*** Opening RECORDS TO PROCESS ***

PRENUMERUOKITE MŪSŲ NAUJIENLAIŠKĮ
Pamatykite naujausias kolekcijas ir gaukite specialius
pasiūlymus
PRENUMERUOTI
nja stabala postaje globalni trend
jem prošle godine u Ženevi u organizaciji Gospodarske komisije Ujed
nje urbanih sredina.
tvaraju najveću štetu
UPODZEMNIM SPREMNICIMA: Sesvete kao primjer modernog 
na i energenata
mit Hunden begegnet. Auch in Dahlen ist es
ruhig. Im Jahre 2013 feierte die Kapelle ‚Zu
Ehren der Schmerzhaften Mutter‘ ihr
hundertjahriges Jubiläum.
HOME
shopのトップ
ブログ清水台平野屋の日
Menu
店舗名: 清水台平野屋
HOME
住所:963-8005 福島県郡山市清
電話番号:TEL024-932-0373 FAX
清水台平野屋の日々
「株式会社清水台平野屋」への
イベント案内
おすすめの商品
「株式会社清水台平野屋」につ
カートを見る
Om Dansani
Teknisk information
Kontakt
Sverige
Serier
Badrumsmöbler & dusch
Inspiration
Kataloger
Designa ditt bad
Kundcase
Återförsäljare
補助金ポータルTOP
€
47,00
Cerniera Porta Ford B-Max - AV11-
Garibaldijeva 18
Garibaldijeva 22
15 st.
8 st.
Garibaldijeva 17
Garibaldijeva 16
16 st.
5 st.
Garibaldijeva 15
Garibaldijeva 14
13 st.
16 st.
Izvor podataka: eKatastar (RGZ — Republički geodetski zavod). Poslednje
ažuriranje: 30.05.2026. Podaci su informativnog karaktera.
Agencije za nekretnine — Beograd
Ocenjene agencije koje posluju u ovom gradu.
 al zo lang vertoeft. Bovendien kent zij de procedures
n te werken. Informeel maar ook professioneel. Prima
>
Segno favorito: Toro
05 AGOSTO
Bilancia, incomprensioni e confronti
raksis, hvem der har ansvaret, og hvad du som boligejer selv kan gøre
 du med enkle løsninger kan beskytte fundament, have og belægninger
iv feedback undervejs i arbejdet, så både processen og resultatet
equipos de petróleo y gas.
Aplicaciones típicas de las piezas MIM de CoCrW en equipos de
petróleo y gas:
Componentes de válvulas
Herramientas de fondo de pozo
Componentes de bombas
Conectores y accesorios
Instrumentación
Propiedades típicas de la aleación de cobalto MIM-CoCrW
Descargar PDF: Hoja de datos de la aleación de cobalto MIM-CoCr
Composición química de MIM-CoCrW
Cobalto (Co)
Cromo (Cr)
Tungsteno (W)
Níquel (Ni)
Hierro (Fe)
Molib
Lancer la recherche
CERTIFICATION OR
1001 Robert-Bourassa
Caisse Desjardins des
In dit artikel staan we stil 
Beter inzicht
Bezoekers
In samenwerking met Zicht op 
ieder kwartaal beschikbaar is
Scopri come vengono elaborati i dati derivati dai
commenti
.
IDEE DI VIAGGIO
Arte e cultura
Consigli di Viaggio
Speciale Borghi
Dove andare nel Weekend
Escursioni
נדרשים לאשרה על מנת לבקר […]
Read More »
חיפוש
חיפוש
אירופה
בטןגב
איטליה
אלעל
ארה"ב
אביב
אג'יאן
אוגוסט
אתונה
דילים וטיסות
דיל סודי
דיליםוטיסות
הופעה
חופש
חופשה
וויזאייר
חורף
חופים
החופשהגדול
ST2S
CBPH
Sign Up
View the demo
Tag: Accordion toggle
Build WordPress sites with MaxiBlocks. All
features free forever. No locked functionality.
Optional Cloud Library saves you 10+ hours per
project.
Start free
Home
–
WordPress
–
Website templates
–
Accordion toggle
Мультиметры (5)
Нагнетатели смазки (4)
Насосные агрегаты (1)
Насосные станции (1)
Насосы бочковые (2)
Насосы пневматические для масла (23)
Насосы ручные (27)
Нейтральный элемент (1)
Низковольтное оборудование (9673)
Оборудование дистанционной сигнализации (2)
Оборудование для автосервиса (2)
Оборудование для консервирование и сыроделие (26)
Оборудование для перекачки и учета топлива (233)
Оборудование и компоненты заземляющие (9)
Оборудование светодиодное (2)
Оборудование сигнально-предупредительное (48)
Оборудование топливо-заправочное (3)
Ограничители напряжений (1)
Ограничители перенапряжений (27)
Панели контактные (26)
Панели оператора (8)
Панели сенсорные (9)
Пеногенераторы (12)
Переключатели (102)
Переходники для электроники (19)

*** Closing RECORDS TO PROCESS ***

(TASK PROMPT)
The records above are to be transcribed exactly, with nothing left out.

(SOLUTION FOR THIS PROBLEM)
PRENUMERUOKITE MŪSŲ NAUJIENLAIŠKĮ
Pamatykite naujausias kolekcijas ir gaukite specialius
pasiūlymus
PRENUMERUOTI
nja stabala postaje globalni trend
jem prošle godine u Ženevi u organizaciji Gospodarske komisije Ujed
nje urbanih sredina.
tvaraju najveću štetu
UPODZEMNIM SPREMNICIMA: Sesvete kao primjer modernog 
na i energenata
mit Hunden begegnet. Auch in Dahlen ist es
ruhig. Im Jahre 2013 feierte die Kapelle ‚Zu
Ehren der Schmerzhaften Mutter‘ ihr
hundertjahriges Jubiläum.
HOME
shopのトップ
ブログ清水台平野屋の日
Menu
店舗名: 清水台平野屋
HOME
住所:963-8005 福島県郡山市清
電話番号:TEL024-932-0373 FAX
清水台平野屋の日々
「株式会社清水台平野屋」への
イベント案内
おすすめの商品
「株式会社清水台平野屋」につ
カートを見る
Om Dansani
Teknisk information
Kontakt
Sverige
Serier
Badrumsmöbler & dusch
Inspiration
Kataloger
Designa ditt bad
Kundcase
Återförsäljare
補助金ポータルTOP
€
47,00
Cerniera Porta Ford B-Max - AV11-
Garibaldijeva 18
Garibaldijeva 22
15 st.
8 st.
Garibaldijeva 17
Garibaldijeva 16
16 st.
5 st.
Garibaldijeva 15
Garibaldijeva 14
13 st.
16 st.
Izvor podataka: eKatastar (RGZ — Republički geodetski zavod). Poslednje
ažuriranje: 30.05.2026. Podaci su informativnog karaktera.
Agencije za nekretnine — Beograd
Ocenjene agencije koje posluju u ovom gradu.
 al zo lang vertoeft. Bovendien kent zij de procedures
n te werken. Informeel maar ook professioneel. Prima
>
Segno favorito: Toro
05 AGOSTO
Bilancia, incomprensioni e confronti
raksis, hvem der har ansvaret, og hvad du som boligejer selv kan gøre
 du med enkle løsninger kan beskytte fundament, have og belægninger
iv feedback undervejs i arbejdet, så både processen og resultatet
equipos de petróleo y gas.
Aplicaciones típicas de las piezas MIM de CoCrW en equipos de
petróleo y gas:
Componentes de válvulas
Herramientas de fondo de pozo
Componentes de bombas
Conectores y accesorios
Instrumentación
Propiedades típicas de la aleación de cobalto MIM-CoCrW
Descargar PDF: Hoja de datos de la aleación de cobalto MIM-CoCr
Composición química de MIM-CoCrW
Cobalto (Co)
Cromo (Cr)
Tungsteno (W)
Níquel (Ni)
Hierro (Fe)
Molib
Lancer la recherche
CERTIFICATION OR
1001 Robert-Bourassa
Caisse Desjardins des
In dit artikel staan we stil 
Beter inzicht
Bezoekers
In samenwerking met Zicht op 
ieder kwartaal beschikbaar is
Scopri come vengono elaborati i dati derivati dai
commenti
.
IDEE DI VIAGGIO
Arte e cultura
Consigli di Viaggio
Speciale Borghi
Dove andare nel Weekend
Escursioni
נדרשים לאשרה על מנת לבקר […]
Read More »
חיפוש
חיפוש
אירופה
בטןגב
איטליה
אלעל
ארה"ב
אביב
אג'יאן
אוגוסט
אתונה
דילים וטיסות
דיל סודי
דיליםוטיסות
הופעה
חופש
חופשה
וויזאייר
חורף
חופים
החופשהגדול
ST2S
CBPH
Sign Up
View the demo
Tag: Accordion toggle
Build WordPress sites with MaxiBlocks. All
features free forever. No locked functionality.
Optional Cloud Library saves you 10+ hours per
project.
Start free
Home
–
WordPress
–
Website templates
–
Accordion toggle
Мультиметры (5)
Нагнетатели смазки (4)
Насосные агрегаты (1)
Насосные станции (1)
Насосы бочковые (2)
Насосы пневматические для масла (23)
Насосы ручные (27)
Нейтральный элемент (1)
Низковольтное оборудование (9673)
Оборудование дистанционной сигнализации (2)
Оборудование для автосервиса (2)
Оборудование для консервирование и сыроделие (26)
Оборудование для перекачки и учета топлива (233)
Оборудование и компоненты заземляющие (9)
Оборудование светодиодное (2)
Оборудование сигнально-предупредительное (48)
Оборудование топливо-заправочное (3)
Ограничители напряжений (1)
Ограничители перенапряжений (27)
Панели контактные (26)
Панели оператора (8)
Панели сенсорные (9)
Пеногенераторы (12)
Переключатели (102)
Переходники для электроники (19)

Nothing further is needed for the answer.